> Your objective
Please update the material below, changing "Towel Rails" to "Towel Bars" and leaving everything else untouched.

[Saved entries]
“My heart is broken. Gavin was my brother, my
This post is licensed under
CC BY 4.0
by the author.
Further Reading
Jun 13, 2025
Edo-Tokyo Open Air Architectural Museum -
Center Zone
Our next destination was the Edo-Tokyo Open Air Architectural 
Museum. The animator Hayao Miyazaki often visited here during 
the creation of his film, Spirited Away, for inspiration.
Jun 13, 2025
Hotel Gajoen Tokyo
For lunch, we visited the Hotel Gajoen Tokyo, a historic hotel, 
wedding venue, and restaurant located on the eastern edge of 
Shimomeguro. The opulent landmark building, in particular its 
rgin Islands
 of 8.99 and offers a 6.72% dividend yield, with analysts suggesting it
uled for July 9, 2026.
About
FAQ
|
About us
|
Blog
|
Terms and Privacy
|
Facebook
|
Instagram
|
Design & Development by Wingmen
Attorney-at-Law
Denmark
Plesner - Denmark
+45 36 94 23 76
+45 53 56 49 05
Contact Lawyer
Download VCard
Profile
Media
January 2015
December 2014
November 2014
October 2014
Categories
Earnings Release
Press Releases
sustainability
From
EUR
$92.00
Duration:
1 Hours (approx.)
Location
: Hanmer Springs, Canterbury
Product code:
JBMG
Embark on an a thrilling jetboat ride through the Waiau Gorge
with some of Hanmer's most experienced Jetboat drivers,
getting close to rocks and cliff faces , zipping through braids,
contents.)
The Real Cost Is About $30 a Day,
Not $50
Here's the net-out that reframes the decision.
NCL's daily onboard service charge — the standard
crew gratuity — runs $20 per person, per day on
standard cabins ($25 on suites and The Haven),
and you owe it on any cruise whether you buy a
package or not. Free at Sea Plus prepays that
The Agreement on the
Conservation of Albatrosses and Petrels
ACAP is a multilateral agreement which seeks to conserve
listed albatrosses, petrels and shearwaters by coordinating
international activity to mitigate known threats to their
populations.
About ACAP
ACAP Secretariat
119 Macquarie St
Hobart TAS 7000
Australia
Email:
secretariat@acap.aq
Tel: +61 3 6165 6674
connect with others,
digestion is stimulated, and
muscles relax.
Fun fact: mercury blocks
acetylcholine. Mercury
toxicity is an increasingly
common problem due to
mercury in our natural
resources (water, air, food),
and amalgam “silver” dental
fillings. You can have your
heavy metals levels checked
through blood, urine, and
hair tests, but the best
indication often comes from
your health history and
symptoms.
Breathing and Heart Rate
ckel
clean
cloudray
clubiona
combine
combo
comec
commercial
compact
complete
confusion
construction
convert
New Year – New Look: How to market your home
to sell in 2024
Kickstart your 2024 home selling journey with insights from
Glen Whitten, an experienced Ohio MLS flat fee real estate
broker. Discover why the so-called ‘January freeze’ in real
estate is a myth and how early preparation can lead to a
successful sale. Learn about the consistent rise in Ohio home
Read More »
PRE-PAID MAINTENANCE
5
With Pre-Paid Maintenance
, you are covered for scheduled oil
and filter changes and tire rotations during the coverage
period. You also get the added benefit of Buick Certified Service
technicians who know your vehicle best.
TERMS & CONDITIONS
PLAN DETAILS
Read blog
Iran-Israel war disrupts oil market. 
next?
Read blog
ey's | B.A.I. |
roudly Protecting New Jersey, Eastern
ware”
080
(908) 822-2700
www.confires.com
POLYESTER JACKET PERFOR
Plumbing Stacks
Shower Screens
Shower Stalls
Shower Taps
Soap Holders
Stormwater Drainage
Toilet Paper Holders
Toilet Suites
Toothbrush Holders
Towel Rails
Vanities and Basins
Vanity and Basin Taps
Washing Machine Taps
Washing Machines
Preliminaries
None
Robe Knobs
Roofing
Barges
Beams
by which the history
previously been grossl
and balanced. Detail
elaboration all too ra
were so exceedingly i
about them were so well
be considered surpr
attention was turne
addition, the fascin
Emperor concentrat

> Response to this task
“My heart is broken. Gavin was my brother, my
This post is licensed under
CC BY 4.0
by the author.
Further Reading
Jun 13, 2025
Edo-Tokyo Open Air Architectural Museum -
Center Zone
Our next destination was the Edo-Tokyo Open Air Architectural 
Museum. The animator Hayao Miyazaki often visited here during 
the creation of his film, Spirited Away, for inspiration.
Jun 13, 2025
Hotel Gajoen Tokyo
For lunch, we visited the Hotel Gajoen Tokyo, a historic hotel, 
wedding venue, and restaurant located on the eastern edge of 
Shimomeguro. The opulent landmark building, in particular its 
rgin Islands
 of 8.99 and offers a 6.72% dividend yield, with analysts suggesting it
uled for July 9, 2026.
About
FAQ
|
About us
|
Blog
|
Terms and Privacy
|
Facebook
|
Instagram
|
Design & Development by Wingmen
Attorney-at-Law
Denmark
Plesner - Denmark
+45 36 94 23 76
+45 53 56 49 05
Contact Lawyer
Download VCard
Profile
Media
January 2015
December 2014
November 2014
October 2014
Categories
Earnings Release
Press Releases
sustainability
From
EUR
$92.00
Duration:
1 Hours (approx.)
Location
: Hanmer Springs, Canterbury
Product code:
JBMG
Embark on an a thrilling jetboat ride through the Waiau Gorge
with some of Hanmer's most experienced Jetboat drivers,
getting close to rocks and cliff faces , zipping through braids,
contents.)
The Real Cost Is About $30 a Day,
Not $50
Here's the net-out that reframes the decision.
NCL's daily onboard service charge — the standard
crew gratuity — runs $20 per person, per day on
standard cabins ($25 on suites and The Haven),
and you owe it on any cruise whether you buy a
package or not. Free at Sea Plus prepays that
The Agreement on the
Conservation of Albatrosses and Petrels
ACAP is a multilateral agreement which seeks to conserve
listed albatrosses, petrels and shearwaters by coordinating
international activity to mitigate known threats to their
populations.
About ACAP
ACAP Secretariat
119 Macquarie St
Hobart TAS 7000
Australia
Email:
secretariat@acap.aq
Tel: +61 3 6165 6674
connect with others,
digestion is stimulated, and
muscles relax.
Fun fact: mercury blocks
acetylcholine. Mercury
toxicity is an increasingly
common problem due to
mercury in our natural
resources (water, air, food),
and amalgam “silver” dental
fillings. You can have your
heavy metals levels checked
through blood, urine, and
hair tests, but the best
indication often comes from
your health history and
symptoms.
Breathing and Heart Rate
ckel
clean
cloudray
clubiona
combine
combo
comec
commercial
compact
complete
confusion
construction
convert
New Year – New Look: How to market your home
to sell in 2024
Kickstart your 2024 home selling journey with insights from
Glen Whitten, an experienced Ohio MLS flat fee real estate
broker. Discover why the so-called ‘January freeze’ in real
estate is a myth and how early preparation can lead to a
successful sale. Learn about the consistent rise in Ohio home
Read More »
PRE-PAID MAINTENANCE
5
With Pre-Paid Maintenance
, you are covered for scheduled oil
and filter changes and tire rotations during the coverage
period. You also get the added benefit of Buick Certified Service
technicians who know your vehicle best.
TERMS & CONDITIONS
PLAN DETAILS
Read blog
Iran-Israel war disrupts oil market. 
next?
Read blog
ey's | B.A.I. |
roudly Protecting New Jersey, Eastern
ware”
080
(908) 822-2700
www.confires.com
POLYESTER JACKET PERFOR
Plumbing Stacks
Shower Screens
Shower Stalls
Shower Taps
Soap Holders
Stormwater Drainage
Toilet Paper Holders
Toilet Suites
Toothbrush Holders
Towel Bars
Vanities and Basins
Vanity and Basin Taps
Washing Machine Taps
Washing Machines
Preliminaries
None
Robe Knobs
Roofing
Barges
Beams
by which the history
previously been grossl
and balanced. Detail
elaboration all too ra
were so exceedingly i
about them were so well
be considered surpr
attention was turne
addition, the fascin
Emperor concentrat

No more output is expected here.